The Indian rupee rout has been nonstop and one of the two main underperforming currencies in Asian currencies  so far this year.

It is the 2nd weakest and down 3.7% vs USD year-to-date, behind KRW's -5.3%.

Volatility in rupee continued as it pared early gains to rule almost flat, marginally up by one paise to 68.83, during afternoon deals on demand from banks and exporters amid heightened uncertainties of union budget of India and US rate hikes in 2016.

USD-INR is approaching the all time high of 69.22 in August 2013 at the height of the twin deficit concerns in Asia where INR and IDR were badly hit.

India recorded a USD 7639 million trade deficit in January of 2016, lower than a USD 7872 million gap a year earlier and reaching the smallest shortfall since February of 2015.

Exports chop down to 13.6% to USD 21,080 million, the 14th straight month of decline, as non-petroleum exports declined by 10.55% to USD 19,116 million.

Imports dropped 11% YoY basis to USD 28,710 million, following a 3.88% fall in the previous month. While oil purchases slumped 39%, gold imports surged 85.2%.

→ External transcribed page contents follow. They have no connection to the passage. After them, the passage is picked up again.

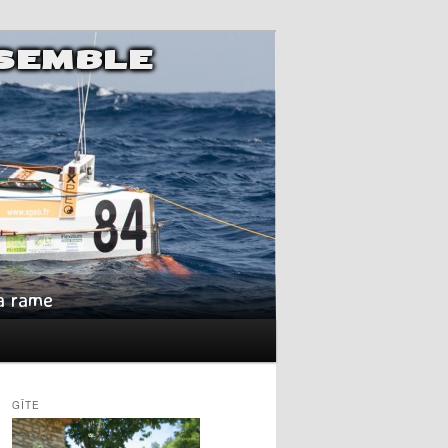
NSEMBLE
la rame
GÎTE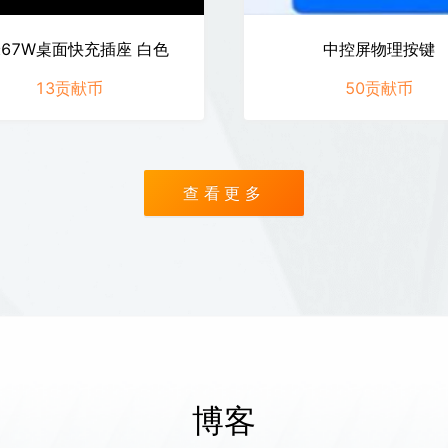
67W桌面快充插座 白色
中控屏物理按键
13
贡献币
50
贡献币
67W桌面快充插座 白色
中控屏物理按键
查看更多
立即兑换
立即兑换
博客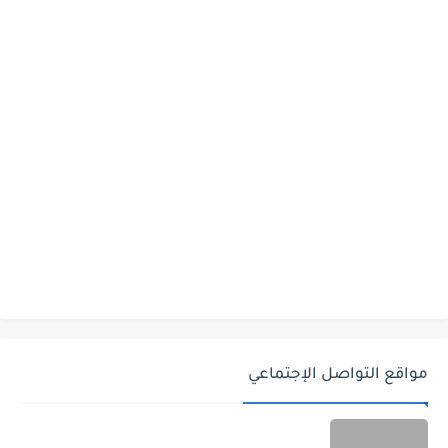
مواقع التواصل الإجتماعي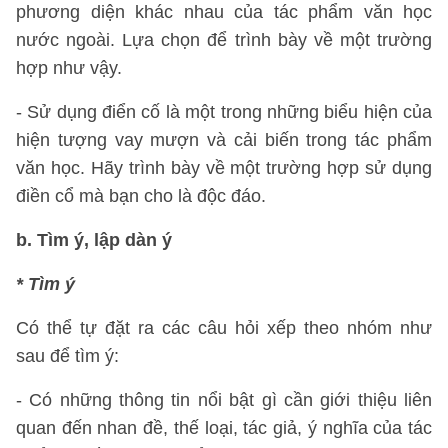
phương diện khác nhau của tác phẩm văn học
nước ngoài. Lựa chọn để trình bày về một trường
hợp như vậy.
- Sử dụng điển cố là một trong những biểu hiện của
hiện tượng vay mượn và cải biến trong tác phẩm
văn học. Hãy trình bày về một trường hợp sử dụng
điền cổ mà bạn cho là độc đáo.
b. Tìm ý, lập dàn ý
* Tìm ý
Có thể tự đặt ra các câu hỏi xếp theo nhóm như
sau để tìm ý:
- Có những thông tin nổi bật gì cần giới thiệu liên
quan đến nhan đề, thế loại, tác giả, ý nghĩa của tác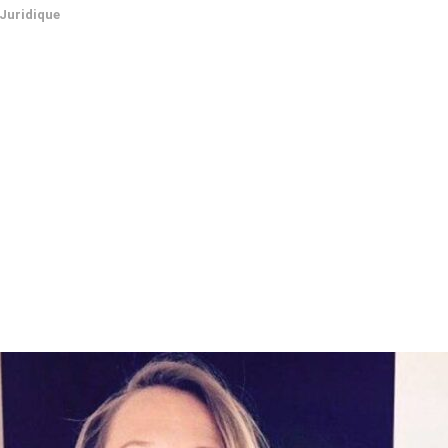
Juridique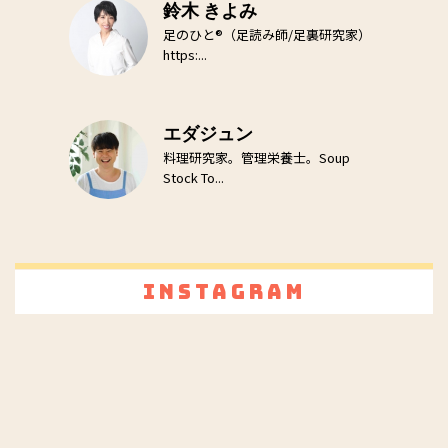
鈴木 きよみ
足のひと®（足読み師/足裏研究家）
https:...
エダジュン
料理研究家。管理栄養士。Soup
Stock To...
Instagram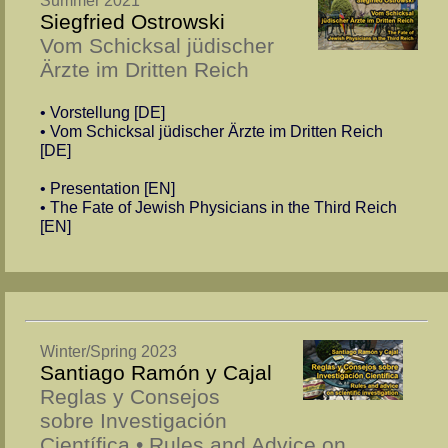
Summer 2021
Siegfried Ostrowski
Vom Schicksal jüdischer
Ärzte im Dritten Reich
• Vorstellung [DE]
• Vom Schicksal jüdischer Ärzte im Dritten Reich
[DE]
• Presentation [EN]
• The Fate of Jewish Physicians in the Third Reich
[EN]
Winter/Spring 2023
Santiago Ramón y Cajal
Reglas y Consejos
sobre Investigación
Científica • Rules and Advice on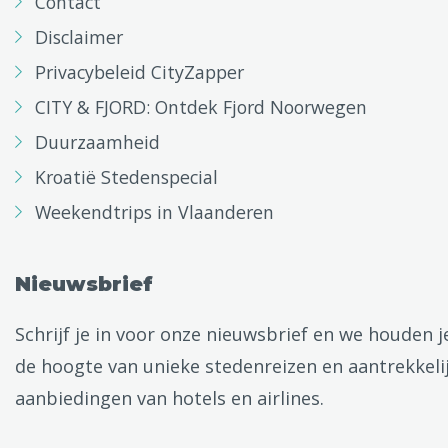
Contact
Disclaimer
Privacybeleid CityZapper
CITY & FJORD: Ontdek Fjord Noorwegen
Duurzaamheid
Kroatië Stedenspecial
Weekendtrips in Vlaanderen
Nieuwsbrief
Schrijf je in voor onze nieuwsbrief en we houden j
de hoogte van unieke stedenreizen en aantrekkeli
aanbiedingen van hotels en airlines.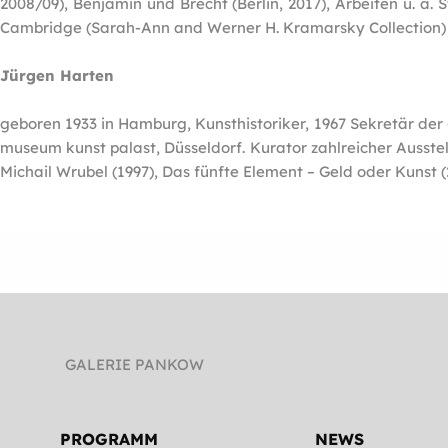
2008/09), Benjamin und Brecht (Berlin, 2017), Arbeiten u. a.
Cambridge (Sarah-Ann and Werner H. Kramarsky Collection)
Jürgen Harten
geboren 1933 in Hamburg, Kunsthistoriker, 1967 Sekretär der
museum kunst palast, Düsseldorf. Kurator zahlreicher Ausstellu
Michail Wrubel (1997), Das fünfte Element – Geld oder Kunst 
GALERIE PANKOW
PROGRAMM
NEWS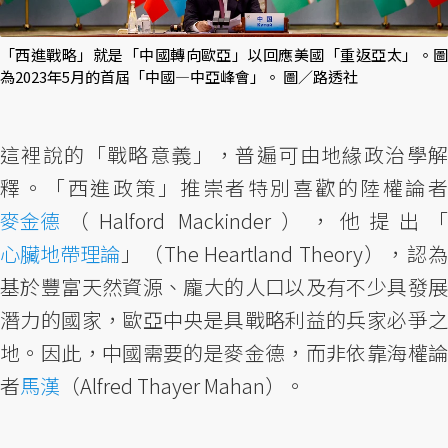
「西進戰略」就是「中國轉向歐亞」以回應美國「重返亞太」。圖
為2023年5月的首屆「中國—中亞峰會」。 圖／路透社
這裡說的「戰略意義」，普遍可由地緣政治學解
釋。「西進政策」推崇者特別喜歡的陸權論者
麥金德
（Halford Mackinder），他提出「
心臟地帶理論
」（The Heartland Theory），認為
基於豐富天然資源、龐大的人口以及有不少具發展
潛力的國家，歐亞中央是具戰略利益的兵家必爭之
地。因此，中國需要的是麥金德，而非依靠海權論
者
馬漢
（Alfred Thayer Mahan）。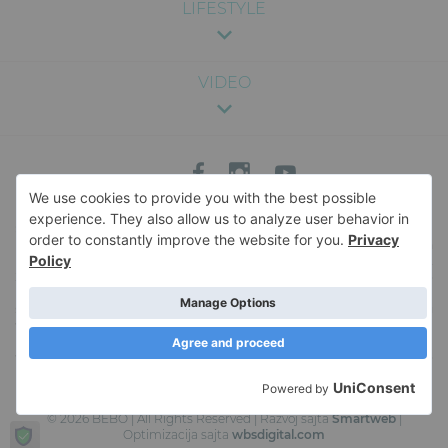
LIFESTYLE
VIDEO
Sadržaj na ovom sajtu je pružen u svrhu zabave i opšte informacije, i nije
namenjen kao medicinski, pravni ili profesionalni savet. Nismo odgovorni za
bilo kakve posledice koje mogu nastati usled korišćenja informacija sa sajta.
Za specifične savete vezane za zdravlje, ishranu, trudnoću ili bilo koje drugo
medicinsko pitanje, savetujemo da se konsultujete sa kvalifikovanim
stručnjakom. Za više informacija o sadržaju veb-sajta, i pravima i obavezama u
vezi sa istim, pročitajte naše
Uslove korišćenja
. Naš veb-sajt koristi kolačiće
kako bi sačuvao korisne informacije u vašem pretraživaču. Korišćenje ovog
veb-sajta podrazumeva vaš pristanak na upotrebu kolačića. Da saznate više o
upotrebi kolačića, pročitajte našu
Politiku privatnosti
.
© 2026 BEBO | All Rights Reserved | Razvoj sajta
Smartweb
|
Optimizacija sajta
wbsdigital.com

Driving forces of INR's weakness:

Weak export growth - prompting calls for RBI to continue with monetary easing, including both further rate cuts and a weakening bias for INR.

Net outflows - Notably, the net foreign equity investment outflows from Indian capital market amounted to USD2.4bn year-to-date (YTD) vs the net inflows of USD3.3bn in 2015. For debt investment, net outflows stood at USD605mln YTD vs a net inflows of USD7.6bn in 2015.

For INR, a gradual and orderly depreciation is seen as a cushioning factor for the economy as it will help to support export revenue, rural income, and private consumption. The next key event to watch is the Union Budget on 29 February.

We expect the government to stick to its fiscal consolidation program to help shore up investor sentiment. The fiscal deficit target for FY2016/2017 is seen around 3.7% of GDP, slightly higher than the original target of 3.5% and the medium term target of 3% to be pushed out by a year or so.